In statistical hypothesis testing, the size is the largest chance of rejecting the null when the null is true (a "false positive" error). The power is the chance of not rejecting the null; it depends on the "effect size" (a measure of how far reality actually departs from the null). Caeteris paribus, power and size are inversely related (one must increase if the other is decreased), so considerations often focus on size, which is simpler to analyze.

When more than one hypothesis test is performed to make a binary decision, the chance of a false positive is usually greater than the size of any of the tests used for that decision. For example, suppose groups of "control" and "treatment" subjects are randomly selected from the same population and each subject is given a questionnaire comprising 20 yes-no questions. Let the groups be compared separately for each question using a test of size .05. If the comparisons are independent, then the chance of at least one of them rejecting the null equals $1 - (1 - 0.05)^{20}$ = 0.64. Thus a nominal false positive rate of 0.05 in each test is inflated to a decision false positive rate of 0.64.

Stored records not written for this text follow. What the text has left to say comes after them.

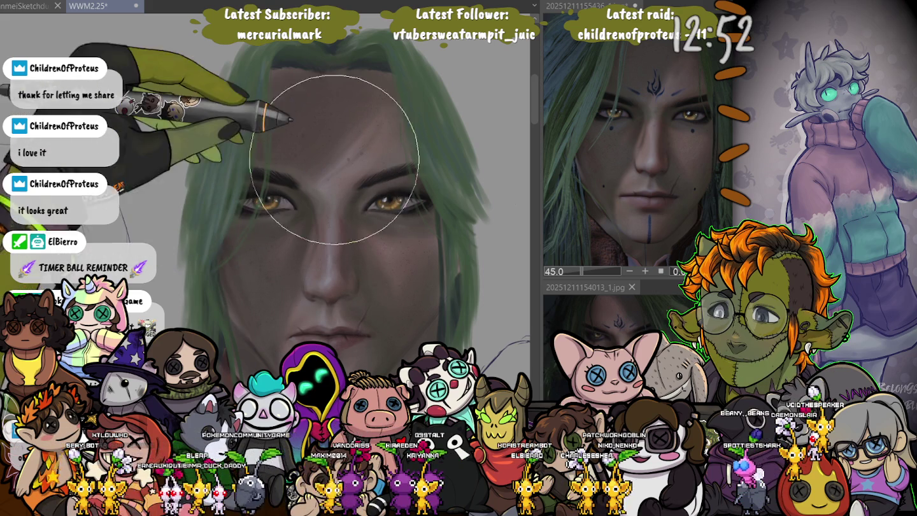
Paint green hair strands over the forehead and left eye, shrink the brush, and restore the palettes
{"action": "left_click_drag", "start_coordinate": [216, 128], "coordinate": [252, 195]}
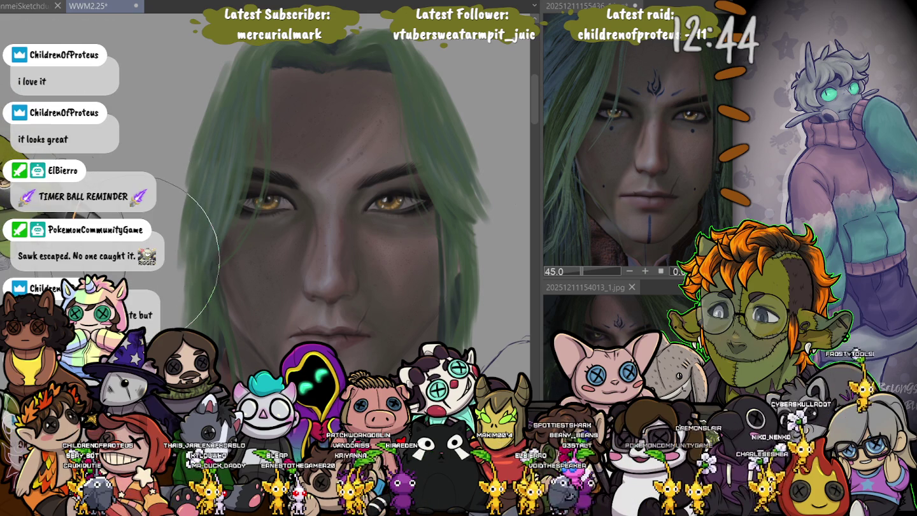
{"action": "key", "text": "bracketleft"}
{"action": "key", "text": "bracketleft"}
{"action": "key", "text": "bracketleft"}
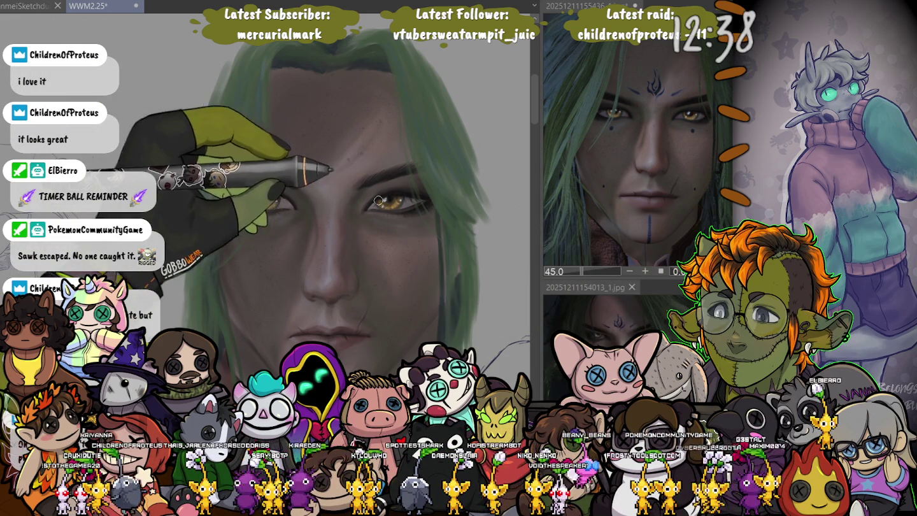
{"action": "scroll", "coordinate": [373, 207], "scroll_direction": "down", "scroll_amount": 2}
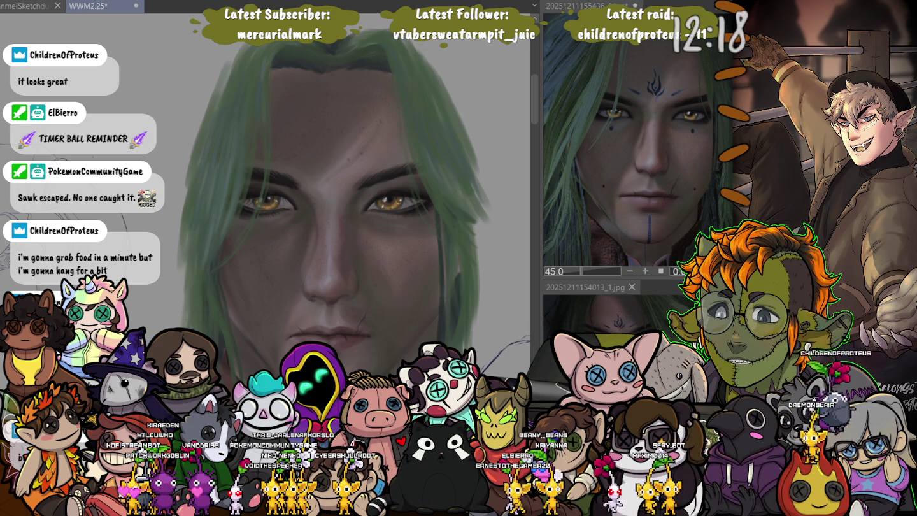
{"action": "key", "text": "Tab"}
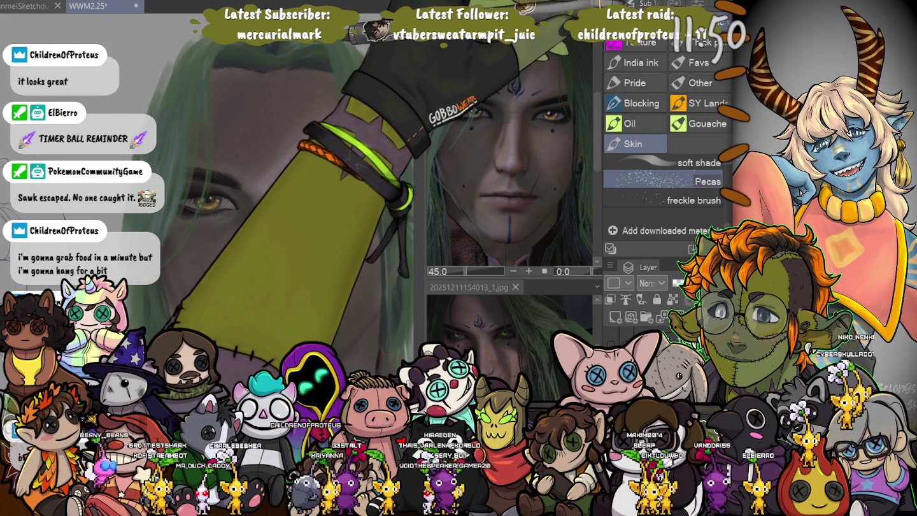
Select the SOL brush from the Favs sub-tool group and zoom in on the eyes
{"action": "left_click", "coordinate": [697, 62]}
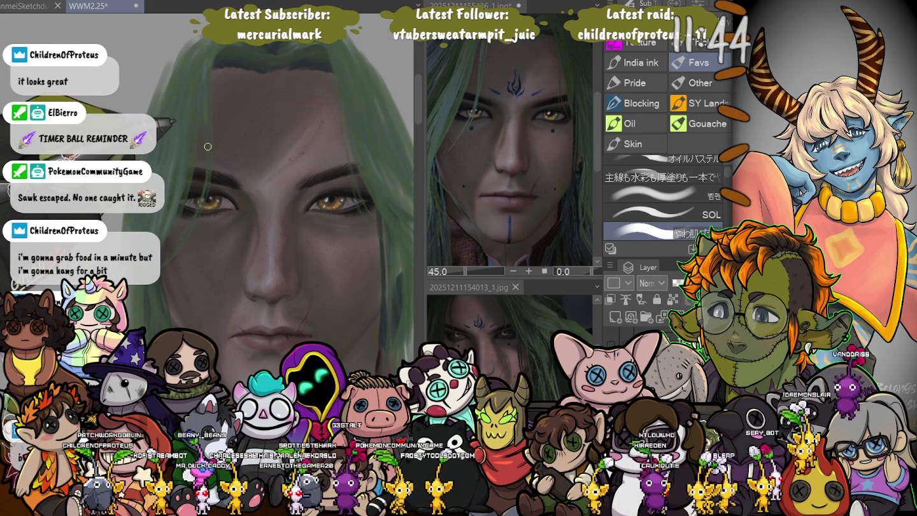
{"action": "left_click", "coordinate": [662, 215]}
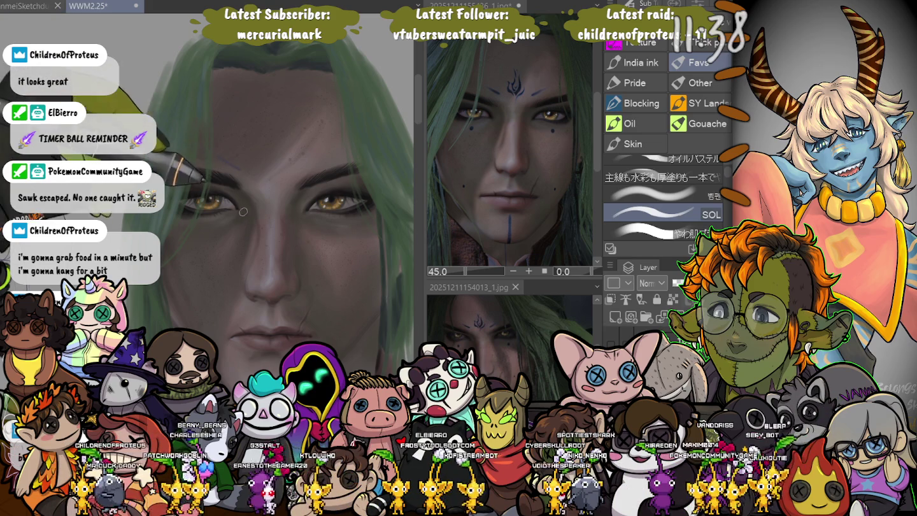
{"action": "scroll", "coordinate": [237, 178], "scroll_direction": "up", "scroll_amount": 2}
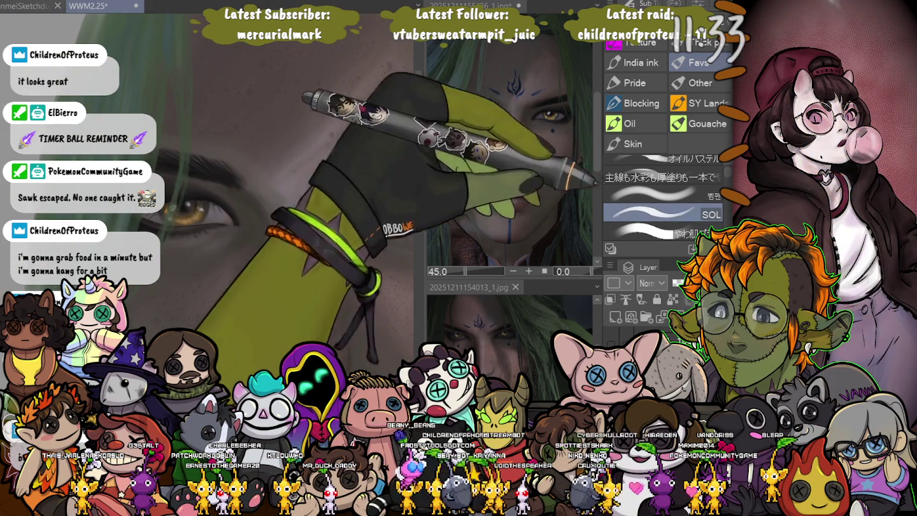
{"action": "scroll", "coordinate": [657, 194], "scroll_direction": "down", "scroll_amount": 2}
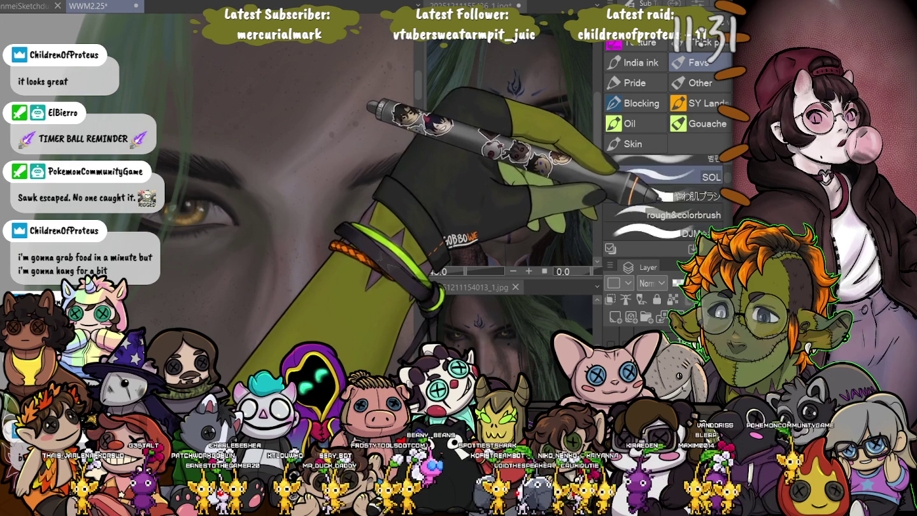
{"action": "scroll", "coordinate": [656, 194], "scroll_direction": "down", "scroll_amount": 2}
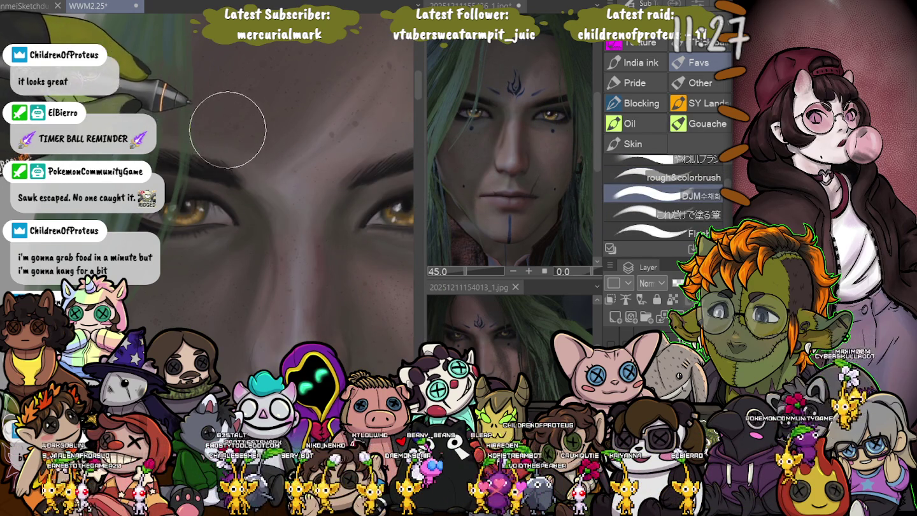
Shrink the brush and pan the view across the eyes and brows
{"action": "key", "text": "bracketleft"}
{"action": "key", "text": "bracketleft"}
{"action": "key", "text": "bracketleft"}
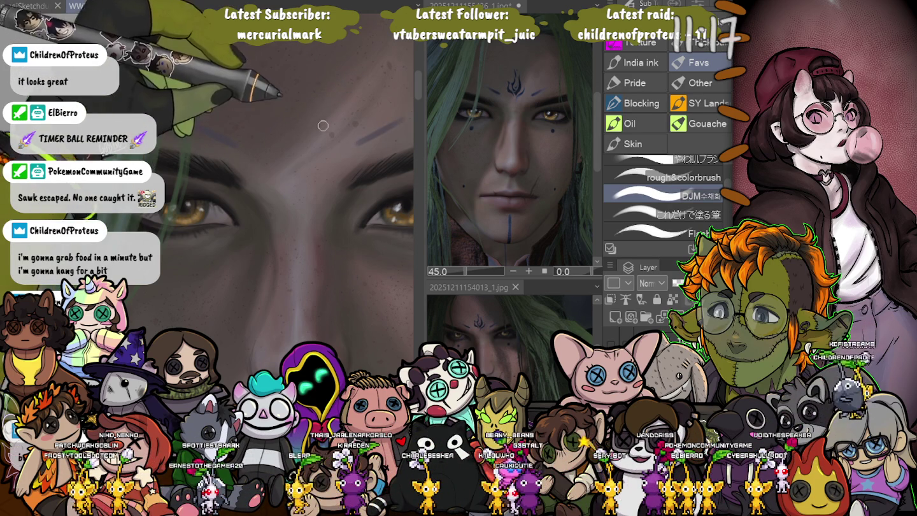
{"action": "left_click_drag", "start_coordinate": [255, 82], "coordinate": [158, 61]}
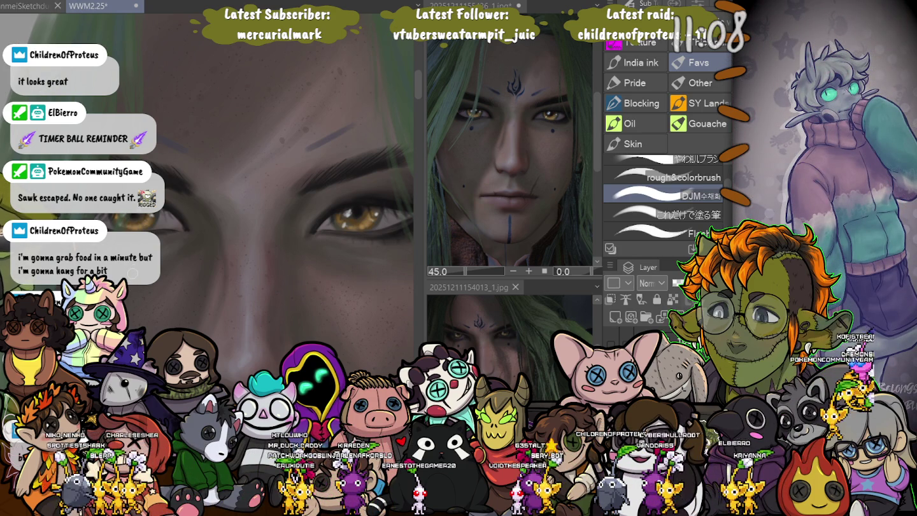
Draw a dark vertical chin line below the lower lip, darkening and lengthening it over three strokes
{"action": "scroll", "coordinate": [260, 290], "scroll_direction": "down", "scroll_amount": 5}
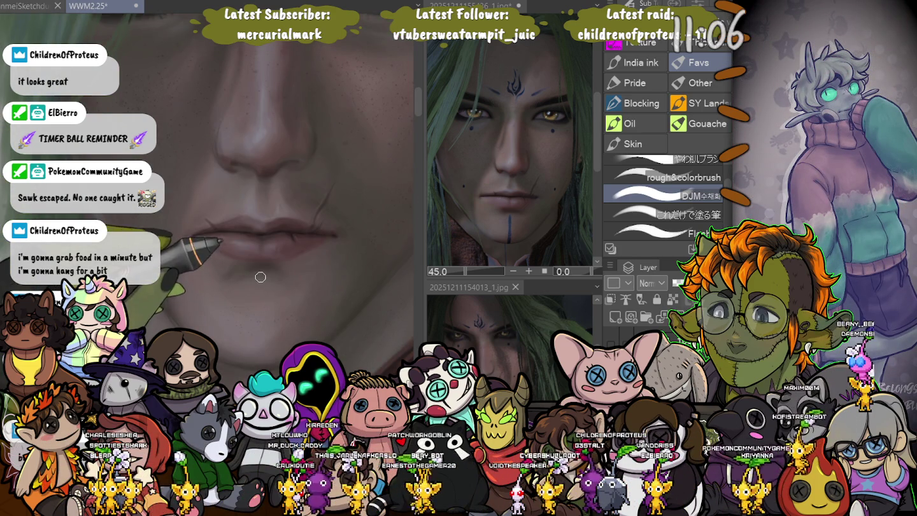
{"action": "left_click_drag", "start_coordinate": [259, 271], "coordinate": [259, 300]}
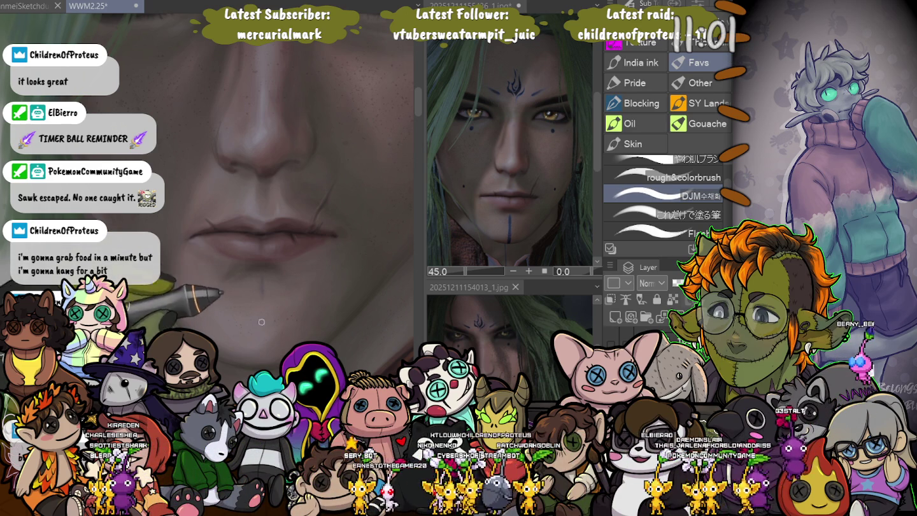
{"action": "left_click_drag", "start_coordinate": [262, 311], "coordinate": [261, 267]}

To avoid unacceptably large chances of reaching mistaken conclusions in such "multiple comparisons" cases, either an overall test of significance is initially conducted or the sizes of the individual tests leading up to the decision are decreased (that is, the tests are made more stringent). Examples of the former are the F-test in an ANOVA setting and Tukey's HSD test. Exemplary of the latter approach is the Bonferroni correction.